The above four anatomical levels are the safer filling levels in the temporal region. Because of the relatively small amount of subcutaneous fat in the temporal area, the texture of the lumpy material filling at the first level is poor, and it is easy to form the material contour protrusion. Because there are deep temporal fascia and periosteum firmly attached at the upper temporal line, the 3rd and 4th levels are separated from the same level of the frontal area, therefore, in patients with forehead stenosis with a slight forehead protrusion or triangular head shape, the single filling of these two levels can form a frontotemporal junction cut, and the frontotemporal transition is not smooth.
In view of the fact that the temporal branch of the facial nerve passes in the lower part of the temporal area at the 2nd level, the combined application of the 2nd and 4th levels is often adopted, i.e., subcapitellar filling of the frontotemporal junction and subperiosteal filling of the temporal area. This method is suitable for patients with forehead stenosis with forehead protrusion and triangular head shape, especially for small incision filling with granular artificial materials.
The relationship between filling materials and efficacy
Autologous granular fat, HA, ePTFE, Bioglass, Medpor all have good biocompatibility, almost no toxic side effects, and can accompany with human body for a long time. Therefore, there are few complications caused by these materials themselves.
The main adverse reactions after surgery are.

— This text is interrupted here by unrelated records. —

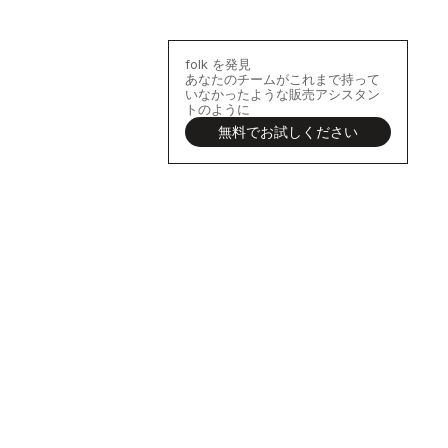
らですか？
folk を発見
あなたのチームがこれまで持って
いなかったような販売アシスタン
トのように
無料でお試しください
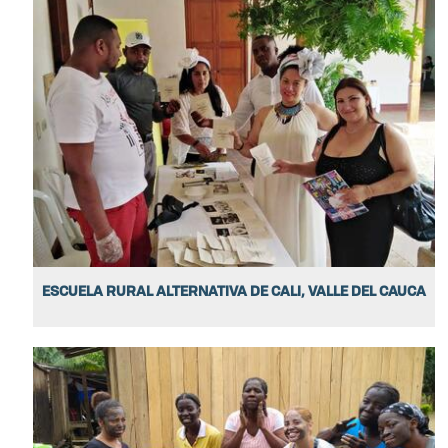
ESCUELA RURAL ALTERNATIVA DE CALI, VALLE DEL CAUCA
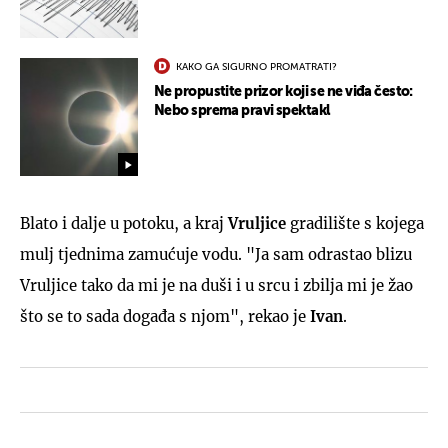
KAKO GA SIGURNO PROMATRATI?
Ne propustite prizor koji se ne viđa često:
Nebo sprema pravi spektakl
Blato i dalje u potoku, a kraj
Vruljice
gradilište s kojega
mulj tjednima zamućuje vodu. "Ja sam odrastao blizu
Vruljice tako da mi je na duši i u srcu i zbilja mi je žao
što se to sada događa s njom", rekao je
Ivan
.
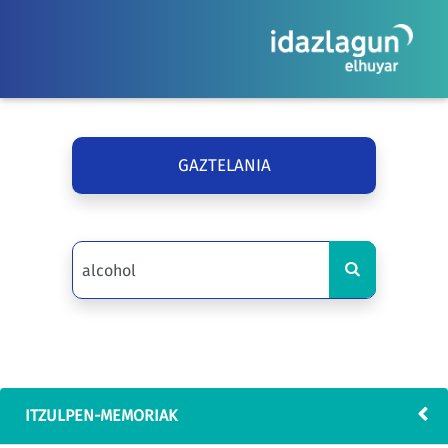
GAZTELANIA
ITZULPEN-MEMORIAK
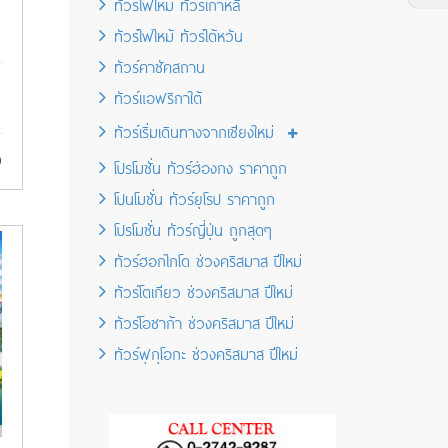
ทัวร์ไฟไหม้ ทัวร์เกาหลี
ทัวร์ไฟไหม้ ทัวร์ไต้หวัน
ทัวร์คาซัคสถาน
ทัวร์แอฟริกาใต้
ทัวร์เริ่มเดินทางจากเชียงใหม่
9
โปรโมชั่น ทัวร์ฮ่องกง ราคาถูก
โปนโมชั่น ทัวร์ยุโรป ราคาถูก
โปรโมชั่น ทัวร์ญี่ปุ่น ถูกสุดๆ
ทัวร์ฮอกไกโด ช่วงคริสมาส ปีใหม่
ทัวร์โตเกียว ช่วงคริสมาส ปีใหม่
ทัวร์โอซาก้า ช่วงคริสมาส ปีใหม่
ทัวร์ฟุกุโอกะ ช่วงคริสมาส ปีใหม่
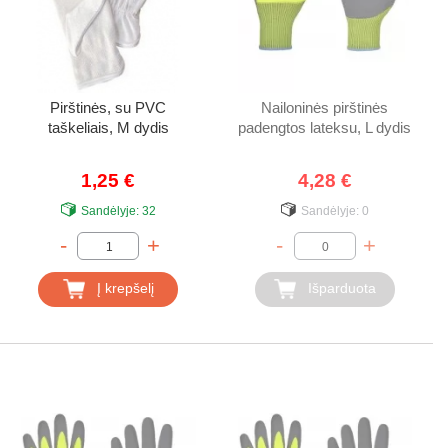
Pirštinės, su PVC
Nailoninės pirštinės
taškeliais, M dydis
padengtos lateksu, L dydis
1,25 €
4,28 €
Sandėlyje:
32
Sandėlyje:
0
-
+
-
+
Į krepšelį
Išparduota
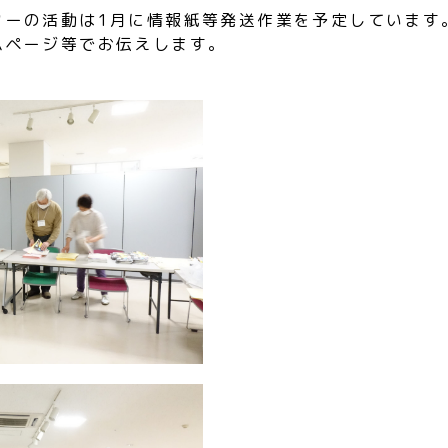
ターの活動は1月に情報紙等発送作業を予定しています
ムページ等でお伝えします。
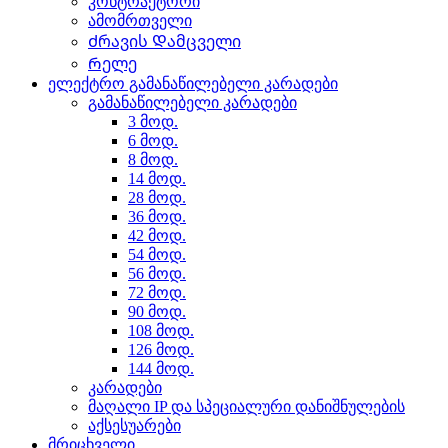
კონტრაქტორი
ამომრთველი
Ძრავის Დამცველი
Რელე
ელექტრო გამანაწილებელი კარადები
გამანაწილებელი კარადები
3 მოდ.
6 მოდ.
8 მოდ.
14 მოდ.
28 მოდ.
36 მოდ.
42 მოდ.
54 მოდ.
56 მოდ.
72 მოდ.
90 მოდ.
108 მოდ.
126 მოდ.
144 მოდ.
კარადები
მაღალი IP და სპეციალური დანიშნულების
აქსესუარები
მრიცხველი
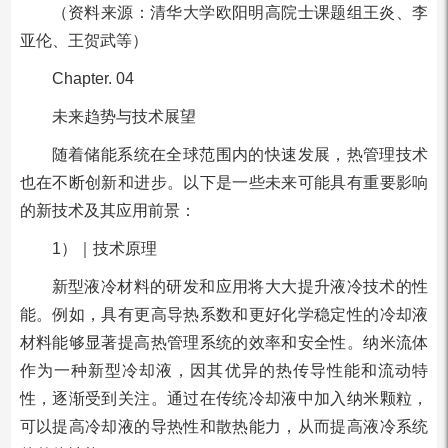
（资料来源：清华大学欧阳明高院士课题组王炎、李
亚伦、王贺武等）
Chapter. 04
未来趋势与技术展望
随着储能系统在全球范围内的快速发展，热管理技术
也在不断创新和进步。以下是一些未来可能具有重要影响
的新技术及其应用前景：
1）｜技术原理
新型液冷材料的研发和应用将大大提升液冷技术的性
能。例如，具有更高导热系数和更好化学稳定性的冷却液
材料能够显著提高热管理系统的效率和安全性。纳米流体
作为一种新型冷却液，因其优异的热传导性能和流动特
性，逐渐受到关注。通过在传统冷却液中加入纳米颗粒，
可以提高冷却液的导热性和散热能力，从而提高液冷系统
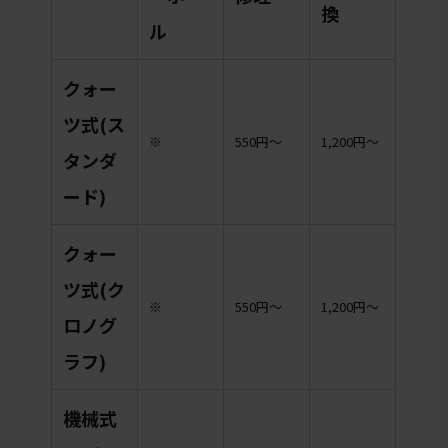
換
ル
クォー
ツ式(ス
※
550円〜
1,200円〜
タンダ
ード)
クォー
ツ式(ク
※
550円〜
1,200円〜
ロノグ
ラフ)
機械式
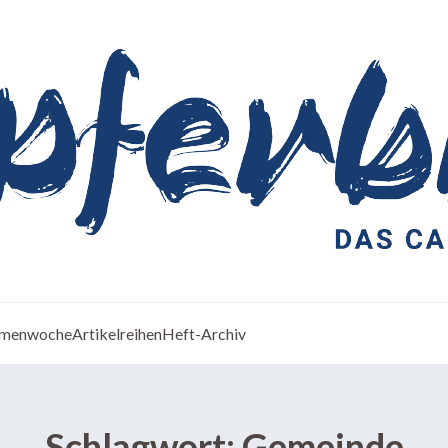
menwoche
Artikelreihen
Heft-Archiv
Schlagwort:
Gemeinde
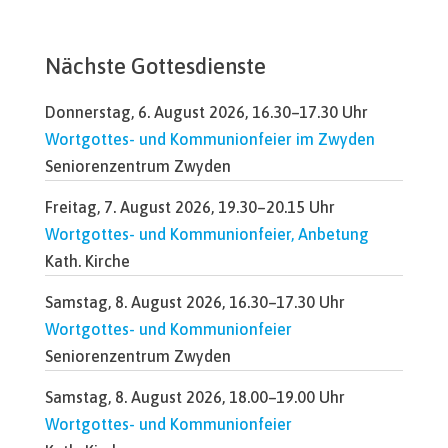
Nächste Gottesdienste
Donnerstag, 6. August 2026, 16.30–17.30 Uhr
Wortgottes- und Kommunionfeier im Zwyden
Seniorenzentrum Zwyden
Freitag, 7. August 2026, 19.30–20.15 Uhr
Wortgottes- und Kommunionfeier, Anbetung
Kath. Kirche
Samstag, 8. August 2026, 16.30–17.30 Uhr
Wortgottes- und Kommunionfeier
Seniorenzentrum Zwyden
Samstag, 8. August 2026, 18.00–19.00 Uhr
Wortgottes- und Kommunionfeier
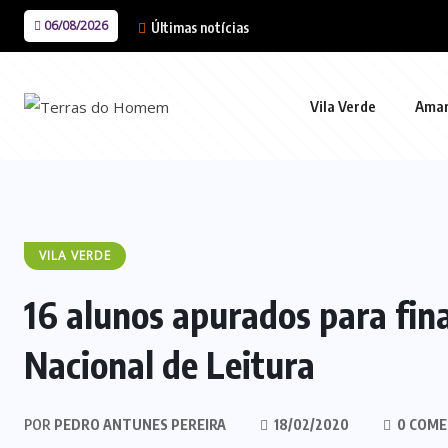
06/08/2026
Últimas notícias
Vila Verde
Ama
VILA VERDE
16 alunos apurados para fin
Nacional de Leitura
POR
PEDRO ANTUNES PEREIRA
18/02/2020
0 COME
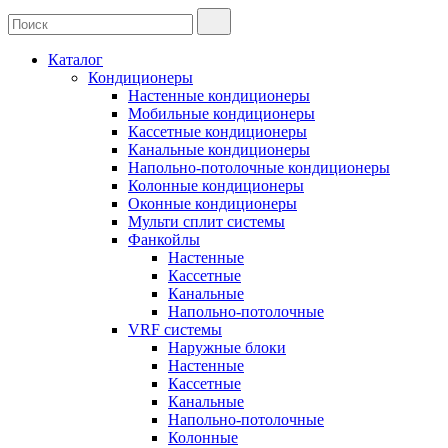
Каталог
Кондиционеры
Настенные кондиционеры
Мобильные кондиционеры
Кассетные кондиционеры
Канальные кондиционеры
Напольно-потолочные кондиционеры
Колонные кондиционеры
Оконные кондиционеры
Мульти сплит системы
Фанкойлы
Настенные
Кассетные
Канальные
Напольно-потолочные
VRF системы
Наружные блоки
Настенные
Кассетные
Канальные
Напольно-потолочные
Колонные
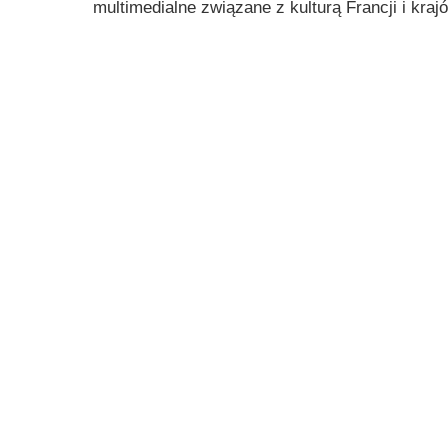
multimedialne związane z kulturą Francji i kra
Przerwy szkolne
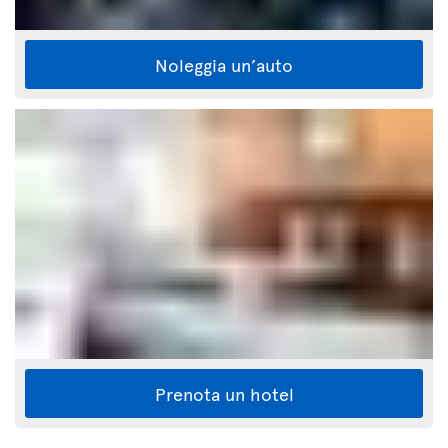
Noleggia un’auto
Prenota un hotel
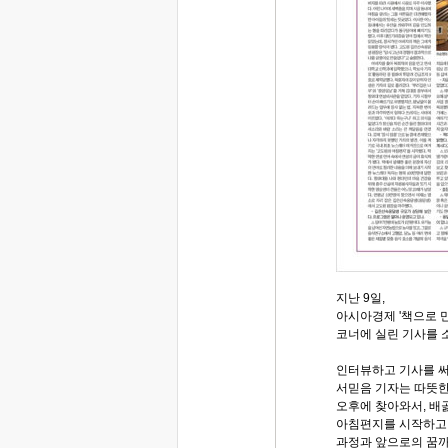
지난 9일,
아시아경제 '책으로 만
코너에 실린 기사를 
인터뷰하고 기사를 
서믿음 기자는 따뜻
오후에 찾아와서, 배
아침편지를 시작하고
과정과 앞으로의 꿈까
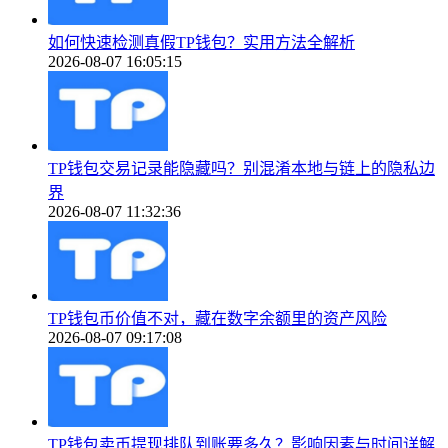
如何快速检测真假TP钱包？实用方法全解析
2026-08-07 16:05:15
TP钱包交易记录能隐藏吗？别混淆本地与链上的隐私边
界
2026-08-07 11:32:36
TP钱包币价值不对，藏在数字余额里的资产风险
2026-08-07 09:17:08
TP钱包卖币提现排队到账要多久？影响因素与时间详解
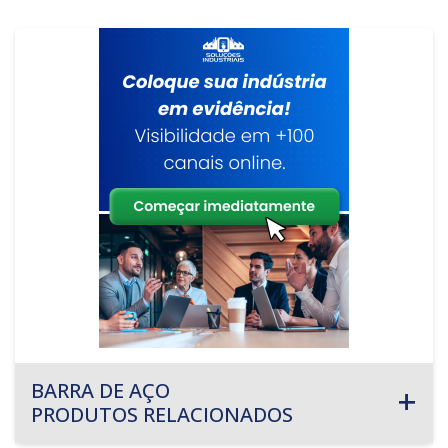
BARRA DE AÇO
PRODUTOS RELACIONADOS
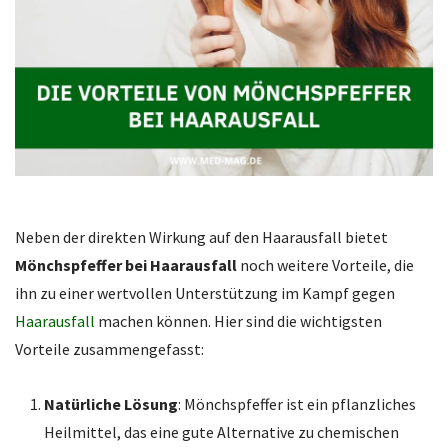
Neben der direkten Wirkung auf den Haarausfall bietet
Mönchspfeffer bei Haarausfall
noch weitere Vorteile, die
ihn zu einer wertvollen Unterstützung im Kampf gegen
Haarausfall
machen können. Hier sind die wichtigsten
Vorteile zusammengefasst:
Natürliche Lösung
: Mönchspfeffer ist ein pflanzliches
Heilmittel, das eine gute Alternative zu chemischen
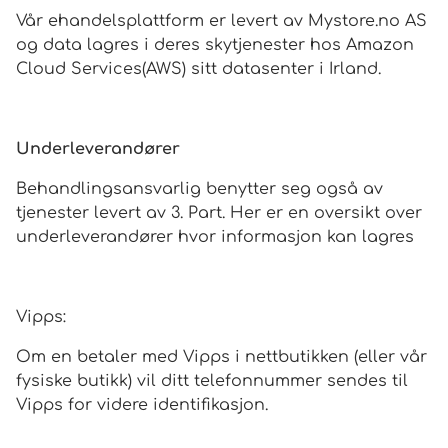
Vår ehandelsplattform er levert av Mystore.no AS
og data lagres i deres skytjenester hos Amazon
Cloud Services(AWS) sitt datasenter i Irland.
Underleverandører
Behandlingsansvarlig benytter seg også av
tjenester levert av 3. Part. Her er en oversikt over
underleverandører hvor informasjon kan lagres
Vipps:
Om en betaler med Vipps i nettbutikken (eller vår
fysiske butikk) vil ditt telefonnummer sendes til
Vipps for videre identifikasjon.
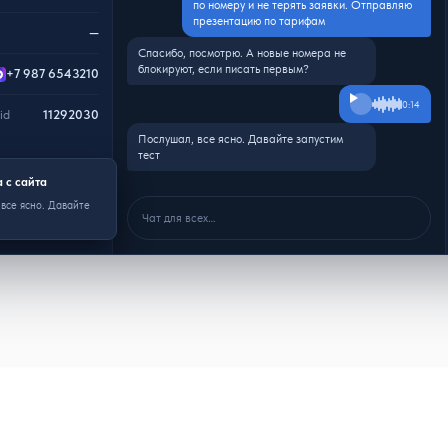
по номеру и не терять заявки. Отправляю
презентацию по тарифам
—
Спасибо, посмотрю. А новые номера не
блокируют, если писать первым?
+7 987 6543210
0:14
id
11292030
Послушал, все ясно. Давайте запустим
тест
 с сайта
 все ясно. Давайте
Чат для всех…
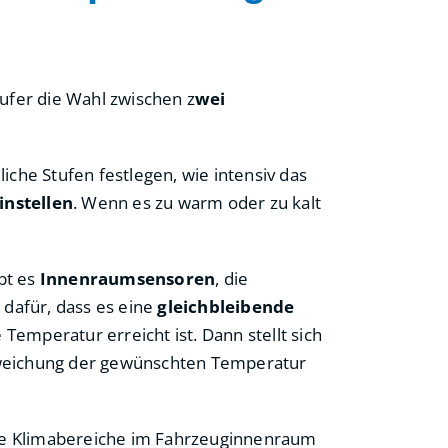
ufer die Wahl zwischen z
wei
iche Stufen festlegen, wie intensiv das
instellen
. Wenn es zu warm oder zu kalt
ibt es
Innenraumsensoren
, die
 dafür, dass es eine
gleichbleibende
Temperatur erreicht ist. Dann stellt sich
bweichung der gewünschten Temperatur
iche Klimabereiche im Fahrzeuginnenraum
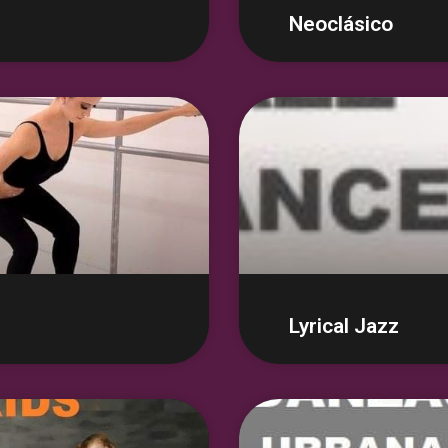
Neoclásico
Lyrical Jazz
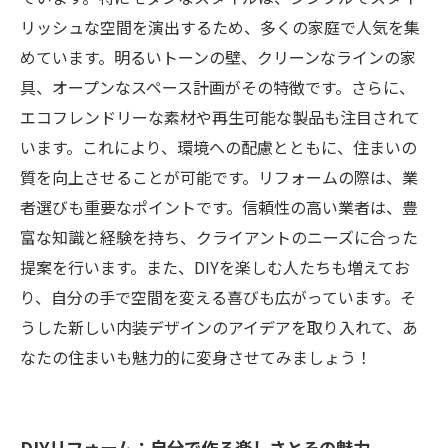
リッシュな空間を演出するため、多くの家庭で人気を集
めています。明るいトーンの壁、クリーンなラインの家
具、オープンなスペース計画がその特徴です。さらに、
エコフレンドリーな素材や再生可能な製品も注目されて
います。これにより、環境への配慮とともに、住まいの
質を向上させることが可能です。リフォームの際は、業
者選びも重要なポイントです。信頼性の高い業者は、豊
富な知識と経験を持ち、クライアントのニーズに合った
提案を行います。また、DIYを楽しむ人たちも増えてお
り、自分の手で空間を変える喜びも広がっています。そ
うした新しい内装デザインのアイデアを取り入れて、あ
なたの住まいも魅力的に変身させてみましょう！
DIYリフォーム：自分で作る楽しさとその魅力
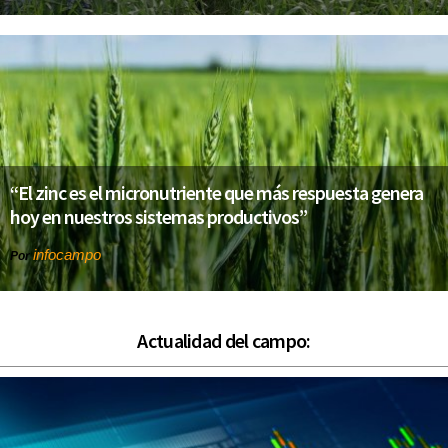
“El zinc es el micronutriente que más respuesta genera
hoy en nuestros sistemas productivos”
infocampo
Por
Actualidad del campo:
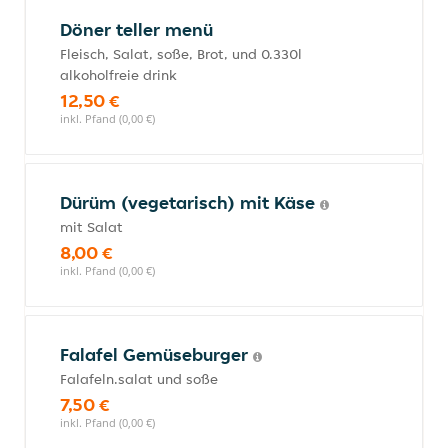
Döner teller menü
Fleisch, Salat, soße, Brot, und 0.330l
alkoholfreie drink
12,50 €
inkl. Pfand (0,00 €)
Dürüm (vegetarisch) mit Käse
mit Salat
8,00 €
inkl. Pfand (0,00 €)
Falafel Gemüseburger
Falafeln.salat und soße
7,50 €
inkl. Pfand (0,00 €)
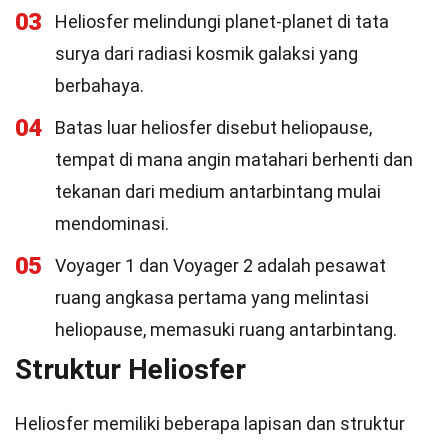
03
Heliosfer melindungi planet-planet di tata
surya dari radiasi kosmik galaksi yang
berbahaya.
04
Batas luar heliosfer disebut heliopause,
tempat di mana angin matahari berhenti dan
tekanan dari medium antarbintang mulai
mendominasi.
05
Voyager 1 dan Voyager 2 adalah pesawat
ruang angkasa pertama yang melintasi
heliopause, memasuki ruang antarbintang.
Struktur Heliosfer
Heliosfer memiliki beberapa lapisan dan struktur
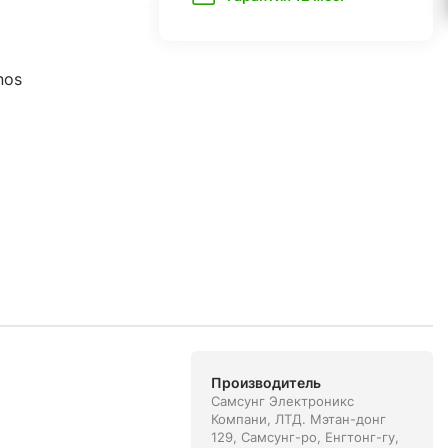
nos
Производитель
Самсунг Электроникс
Компани, ЛТД. Мэтан-донг
129, Самсунг-ро, Енгтонг-гу,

① Partial absorption of granulated fat after surgery;
②Insufficient filling volume at one time due to underestimation before surgery, influence of local anesthesia during surgery, and new requirements of patients after surgery, etc;
(3) The placement of the lumpy filling material is too shallow and the edges are step-like.
In conclusion. The granular fat has the same texture as the subcutaneous tissue of the recipient area, and its postoperative texture is the best, followed by ePTFE. the deeper the filling level, the better the texture. The granular material is simple, safe, less invasive, easy to shape, and more acceptable to the patient, and has a better postoperative texture. Considering various factors, granular fat is still considered to be the best material for frontotemporal filling surgery.